*Document passage*.
........

The costs of education for BW's children and grandchildren

  1. In the proceedings before the Tribunal in 2008, reference was made to BW's practice of meeting the costs of education for his children and grandchildren prior to the deterioration in his mental state.  BW was said to place great importance on the benefits of good, mainstream education for his family members.  For many years, he had underwritten the costs incurred in connection with the education of his children and grandchildren, whose ages were about the same.

  2. This practice stopped with the appointment of Perpetual Trustees as BW's plenary administrator, as its functions were proscribed by the provisions of the GA Act.  However, the issue remained a live one and was discussed amongst the family and with BW's administrator.

The application in 2011

  1. In its capacity as administrator for another represented person, Perpetual Trustees had erred in making payments of a benevolent or ex gratia nature from the estate for the benefit of third parties without the prior authority of the Tribunal.  The decision in Perpetual Trustees WA Limited and The Public Trustee [2009] WASAT 253 saw the Public Trustee's decision upheld to issue a certificate of loss against Perpetual Trustees in respect of the payments made from an estate, because the Tribunal's prior authority to make the payments had neither been sought nor granted. Section 72(3)(a) of the GA Act states:

    (3)Notwithstanding this section or section 71, an administrator shall not without the authority of the State Administrative Tribunal under section 71(5) ­

    (a)make a payment or disposition of a charitable, benevolent or ex gratia nature[.]

  2. In view of this decision, on 24 December 2011, Perpetual Trustees lodged the application for prior authority to make payments from the estate for the benefit of the children and grandchildren, in respect of which they now seek to recover from BW the costs they incurred in bringing the application. A bundle of documents was submitted in support of the application that comprised some 105 pages. It included information about the nature and extent of BW's estate that was available in the annual accounts submitted to the Public Trustee: see s 80 of the GA Act. It also included a number of receipts for costs connected with education incurred by KP, KW and the children and grandchildren that would be relevant if the application was granted.

  3. However, the bundle did not include material essential to the determination of the issues.  The Tribunal called for this material in the course of its inquiry.  The material included handwritten statements from members of BW's family.  He was a firm believer in 'proper' education.  It also included copies of documents that contained clear and cogent information about BW's wishes and views about supporting his children and grandchildren financially in education.  These documents comprised his will and a set of final orders concerning the children, made in financial settlement proceedings between BW and KW in the Family Court of Western Australia.  Perpetual Trustees had these documents in its possession as BW's administrator, but did not submit them in the bundle of documents lodged in support of the application.

  4. During the hearing, the Tribunal was told that Perpetual Trustees retained the services of a law firm to make the application and to appear at the hearings in line with company policy.  To that end, it had entered into a written client service agreement to pay solicitor's costs that it expected to recover.

  5. The Tribunal was reminded that its original order appointing Perpetual Trustees as BW's administrator had authorised payment of additional service fees of up to $300 per hour beyond the general portfolio management.

  6. It is not necessary for the purpose of these reasons to set out in detail the basis of the Tribunal's decision to grant the application.  The application was supported by BW's family members (who would benefit directly and indirectly if authority to make payments was given), and it was not opposed by the Public Trustee.  The hearings were not contentious.  The Tribunal's inquisitorial process ensured that it was provided with the evidence needed to determine the application to permit payments in the nature of gifts to third parties to be made from the estate.

........

*Challenges*.
a – In the tribunal excerpt, on what date did Perpetual Trustees lodge the application for prior authority to make payments from the estate?
b – Write out the part of the tribunal excerpt between "1. In the proceedings" and "about the same.", inclusive.
c – List every kind of material the tribunal excerpt says the Tribunal called for during its inquiry that was missing from the bundle of documents.

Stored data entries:
........

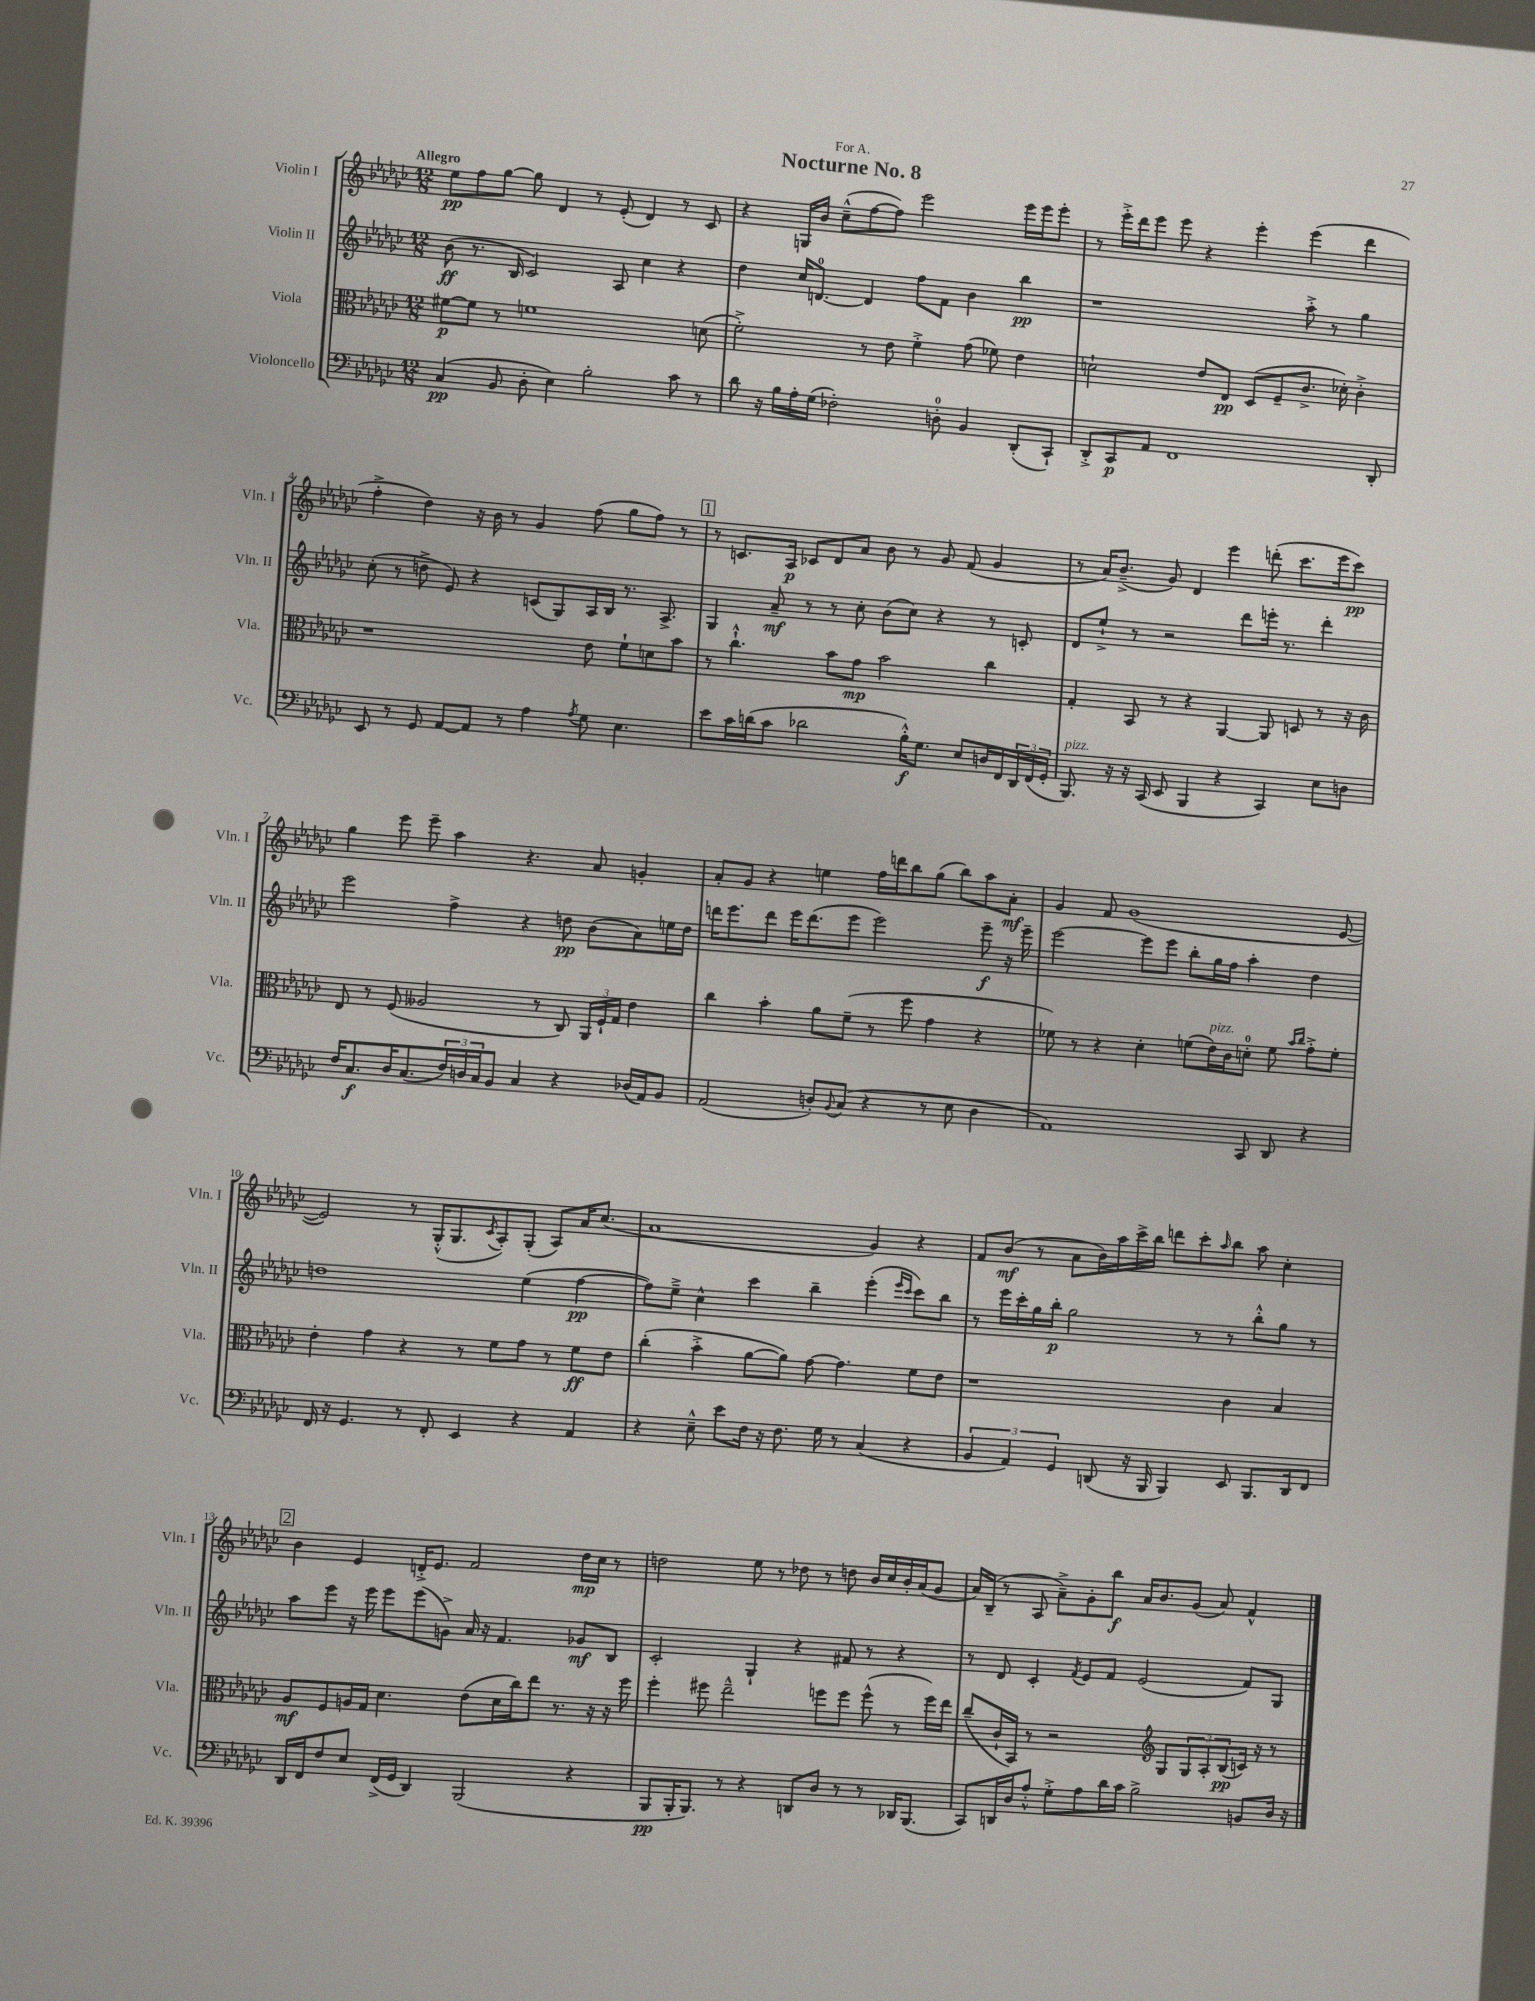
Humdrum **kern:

**kern	**kern	**kern	**kern
*staff4	*staff3	*staff2	*staff1
*clefF4	*clefC3	*clefG2	*clefG2
*k[b-e-a-d-g-c-]	*k[b-e-a-d-g-c-]	*k[b-e-a-d-g-c-]	*k[b-e-a-d-g-c-]
*M12/8	*M12/8	*M12/8	*M12/8
(4C-	[8f#	(8b-	8ee-
.	8f#]	8.r	8ff
8BB-	8r	.	[8gg-
.	.	16B-	.
8D-'	1f	2c-)	8gg-]
4E-)	.	.	4d-
2B-'	.	.	8r
.	.	8A-	(8e-'
.	.	4cc-	4d-)
8c-	.	4r	8r
8r	(8d	.	8c-
=	=	=	=
8d-	2f'^)	4dd-	4r
16r	.	.	.
16B-	.	.	.
16A-'	.	16cc-	16G
(16G-	.	[8.d	16b-
2F-')	.	.	(8cc-~^^
.	8r	4d]	[8ff
.	8e-	.	8ff])
.	4f'^	8ff	2eee-
8D'	.	8f	.
4BB-	(8g-	4b-	.
.	8f-)	.	.
(8DD-'	4e-	4bb-	16eee-
.	.	.	16eee-
8CC-`)	.	.	8eee-'
=	=	=	=
8DD-'^	2d`	1r	8r
8CC-	.	.	16eee-'^
.	.	.	16ddd-
8AA-	.	.	8eee-
1FF	.	.	8eee-
.	8e-	.	4r
.	8E-	.	.
.	(8D-	.	4eee-'
.	8F~	.	.
.	8.c-^	8aa-'^	(4eee-
.	.	8r	.
.	16d-')	.	.
.	4c-'^	4gg-	4ddd-
8DD-'	.	.	.
=	=	=	=
8EE-	1r	(8cc-'	4ff'^
8r	.	8r	.
8GG-	.	8dd^	4dd-)
[8AA-	.	8e-)	.
8AA-]	.	4r	16r
.	.	.	16b-
8r	.	.	8r
4A-	.	(8c	4g-
.	.	8G-)	.
8qA-	.	.	.
8G-	8e-	16A-	(8ff
.	.	16B-	.
4.E-	8f`	8.r	8gg-
.	8d	.	8ff)
.	.	8.A-^	.
.	8b-	.	8r
=	=	=	=
8e-	8r	4G-	8r
16c-	4.cc-`^^	.	8.c
(16d	.	.	.
8c-	.	8a-~	.
.	.	.	16A-
2d-	.	8r	8c-
.	8b-	8r	8d-
.	8g-	8cc-'	8a-
.	2b-	(8b-	8b-
16B-'^^)	.	8cc-)	8r
8.G-	.	.	.
.	.	4r	8g-
8E-	.	.	(8f
16D	4cc-	8r	4g-
16FF	.	.	.
24DD-	.	8c'	.
(24FF	.	.	.
24GG-'	.	.	.
=	=	=	=
8.BBB-)	4G-'	8d-	8r
.	.	8ee-`^	16a-)
16r	.	.	(8.b-~^
16r	8BB-	8r	.
(16CC-	.	.	.
8EE-	8r	2r	8g-)
4BBB-	4r	.	4d-
4r	[4AA-	.	4eee-
.	.	8ddd-	.
4CC-)	8AA-]	16eee'	(8ddd'
.	.	8.r	.
.	8D	.	8.ccc-
8E-	8r	4ddd-'	.
.	.	.	16eee-
8D	16r	.	8ccc-)
.	16c-	.	.
=	=	=	=
16F	8E-	2eee-	4gg-
8.C-	.	.	.
.	8r	.	.
16D-	(8F	.	8eee-
(8.C-	.	.	.
.	2A--	.	8eee-~
24F)	.	4ff^	4aa-
24D	.	.	.
24C-	.	.	.
8BB-	.	.	.
4C-	.	4r	4.r
.	8r	.	.
4r	8C-)	8dd	.
.	24AA-	(8b-	8a-
.	24F`	.	.
.	24G-	.	.
(16D-	4e-	8a-)	4g'
16AA-)	.	.	.
8BB-	.	16ee	.
.	.	16dd	.
=	=	=	=
(2AA-	4cc-	16ddd	8a-'
.	.	8.eee-	.
.	.	.	8g-
.	4b-'	8ddd	4r
.	.	16eee-	.
.	.	(8.ddd	.
8D')	8a-	.	4ee
8qqBB-	.	.	.
(8C-	(8f~	8eee-	.
4r	8r	2eee-)	16ff
.	.	.	16ddd
.	8ff	.	8bb-
8r	4g-	.	(8gg-
8E-	.	.	8bb-)
4D	4r	8eee-~	8aa-
.	.	16r	8a-'
.	.	16eee-~	.
=	=	=	=
1AA-)	8f-)	[2eee-	4g-
.	8r	.	.
.	4r	.	8f
.	.	.	(1g-
.	4d-'	8eee-]	.
.	.	8eee-	.
.	(8f	8bb-'	.
.	16e-)	16gg-	.
.	16c-	16ff	.
8CC-	8d'	4aa-'	.
8DD-	8f	.	.
.	16qqb-	.	.
.	16qqcc-	.	.
4r	8g-'^	4dd-	.
.	8f'	.	[8e-
=	=	=	=
16FF	4e-'	1dd	2e-])
16r	.	.	.
4.GG-	.	.	.
.	4g-	.	.
8r	4r	.	8r
8FF'	.	.	(16G-'^^
.	.	.	8.G-
4EE-	8r	.	.
.	.	.	8qc-
.	8f	.	8A-')
4r	8g-	(4ee-	(8G-'
.	8r	.	8A-)
4AA-	8f	[4ff	16a-
.	.	.	(8.cc-
.	8e-	.	.
=	=	=	=
4r	(4cc-'	8ff])	1a-
.	.	8ee-~^	.
8E-~^^	4b-'^	4cc-^^	.
8e-	.	.	.
16F	[8a-	4ccc-	.
16r	.	.	.
8.F	8a-])	.	.
.	[8g-	4bb-~	.
16G-	.	.	.
8r	4.g-]	.	.
(4C-	.	(4eee-'	4g-)
.	.	16qqeee-	.
.	.	16qqccc-	.
4r	8f	8ccc-)	4r
.	8e-	8bb-	.
=	=	=	=
6BB-	1r	8r	8f
.	.	16eee-	(8b-
6AA-)	.	.	.
.	.	16ccc-'	.
.	.	16gg-	8r
.	.	16bb-'	.
6GG-	.	.	.
.	.	2gg-	8a-
(8DD	.	.	16b-)
.	.	.	16aa-
16r	.	.	16ccc-^
16BBB-	.	.	16bb-
4BBB-)	.	.	8ddd
.	.	8r	8ccc-'
.	.	.	16qqaa-
8EE-	4c-	8r	8bb-
8.BBB-	.	8bb-'^^	8aa-
.	4B-	8gg-	4cc-'
16DD	.	.	.
8FF	.	8r	.
=	=	=	=
16DD-	8A-	8aa-	4b-
16FF	.	.	.
8F	8F	8eee-	.
8E-	16A	16r	4e-
.	16G-	16eee-	.
(16FF^	4.d-	8eee-	.
16GG-	.	.	.
4DD-)	.	(8eee-	16d'^
.	.	.	8.e-
.	.	8g^)	.
(2BBB-	(8e-	16a-	2f
.	.	16r	.
.	16d-	4.f	.
.	16cc-)	.	.
.	8ee-	.	.
.	8.r	.	.
4r	.	8g-	16dd-
.	16r	.	16cc-
.	16r	8B-	8r
.	16ff	.	.
=	=	=	=
8BBB-	4ff'	2c-'	2dd
16BBB-'	.	.	.
8.BBB-)	.	.	.
.	8ff#	.	.
8r	2ee-~^^	.	.
4r	.	4G-`	8ee-
.	.	.	8r
8DD	.	4r	8dd-
8D-	8ff	.	8r
8r	8ff	8f#	8dd
8r	(8ff^^	8r	16b-
.	.	.	16cc-
16DD-	8r	4r	16b-'
(8.BBB-	.	.	(16a-
.	16ff)	.	8g-
.	16ee-	.	.
=	=	=	=
8CC-)	(8cc-~	8r	16a-)
.	.	.	(16B-~
16DD	16c-`	8d-	8r
16D-	16BB-)	.	.
8A-'^^	8r	4c-'	8A-
8G-'^	2r	.	8a-~^)
.	.	8qf	.
8A-	.	8e-	8g-'
16d-	.	8f	8bb-
16c-	.	.	.
2B-^	.	(2e-	16a-
.	.	.	8.b-
*	*clefG2	*	*
.	8G-	.	.
.	12G-	.	(8g-
.	12A-'	.	.
.	.	.	8a-)
.	(12B-	.	.
8BB	16c)	8f)	4f^^
.	16r	.	.
16D-	8r	8G-	.
16r	.	.	.
==	==	==	==
*-	*-	*-	*-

........

*Solutions to the problems*.
a – 24 December 2011

b –
1. In the proceedings before the Tribunal in 2008, reference was made to BW's practice of meeting the costs of education for his children and grandchildren prior to the deterioration in his mental state.  BW was said to place great importance on the benefits of good, mainstream education for his family members.  For many years, he had underwritten the costs incurred in connection with the education of his children and grandchildren, whose ages were about the same.

c –
- Handwritten statements from members of BW's family
- BW's will
- A set of final orders concerning the children, made in financial settlement proceedings between BW and KW in the Family Court of Western Australia